Also during this stint in Jerusalem my laptop computer died. It was on its last legs and I had been intending to buy a new laptop when I was next in Jordan, but unfortunately it did not last quite long enough. Something was wrong with the power supply unit that would cost too much to repair.
I also attended a Lenten Wednesday church potluck with the members of the Lutheran Chruch of the Redeemer and took part in the Palm Sunday procession from Bethphage to the Old City, followed by another church potluck. I had taken part in the Palm Sunday procession several times before in the 1990s.
The Palm Sunday Procession heading into Lion’s Gate
I did some sight-seeing in Jerusalem as well. On April 6, the Armenian scholar George Hintlian took some of the Albright fellows to the Byzantine period Armenian monastery with mosaics in the Russian compound on the Mount of Olives and then a second Armenian church with mosaics near Damascus Gate, neither of which I had been to before.

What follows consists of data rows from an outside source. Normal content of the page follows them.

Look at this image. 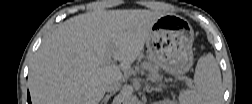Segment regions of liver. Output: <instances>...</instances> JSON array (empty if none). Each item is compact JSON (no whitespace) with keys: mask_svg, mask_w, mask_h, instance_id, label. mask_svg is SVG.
Wrapping results in <instances>:
<instances>
[{"mask_svg":"<svg viewBox=\"0 0 252 104\" xmlns=\"http://www.w3.org/2000/svg\"><path fill=\"white\" fill-rule=\"evenodd\" d=\"M159 11L96 10L61 23L42 43L28 86L35 104H98L111 80L123 79L149 37ZM120 65L106 63L107 54Z\"/></svg>","mask_w":252,"mask_h":104,"instance_id":"liver-1","label":"liver"}]
</instances>
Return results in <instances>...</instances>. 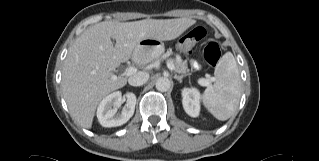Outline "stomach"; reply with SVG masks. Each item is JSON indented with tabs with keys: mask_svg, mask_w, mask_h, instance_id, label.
<instances>
[{
	"mask_svg": "<svg viewBox=\"0 0 319 161\" xmlns=\"http://www.w3.org/2000/svg\"><path fill=\"white\" fill-rule=\"evenodd\" d=\"M164 52V44L156 39L141 40L133 52V60L139 64H147L159 58Z\"/></svg>",
	"mask_w": 319,
	"mask_h": 161,
	"instance_id": "obj_1",
	"label": "stomach"
}]
</instances>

Two days later he took us back to see another Armenian church mosaic on the Mount of Olives Russian compound.
George Hintlian and one of the Armenian mosaic floors on the Mount of Olives
Detail of the Armenian mosaic floor near Damascus Gate
On April 9 I went with Susan Graham, one of the current fellows at the Albright Institute to see the rock-cut Hellenistic rock-cut tombs in the Kidron Valley and then the Silwan area.
Susan Graham at one of the tombs in the Kidron Valley
In this period I also met Muhammad Ghosheh to continue work on our English version of his Arabic book about the al-Aqsa Mosque.
On Saturday April 11, I left Jerusalem for Amman, Jordan, where I will spend the next couple of months.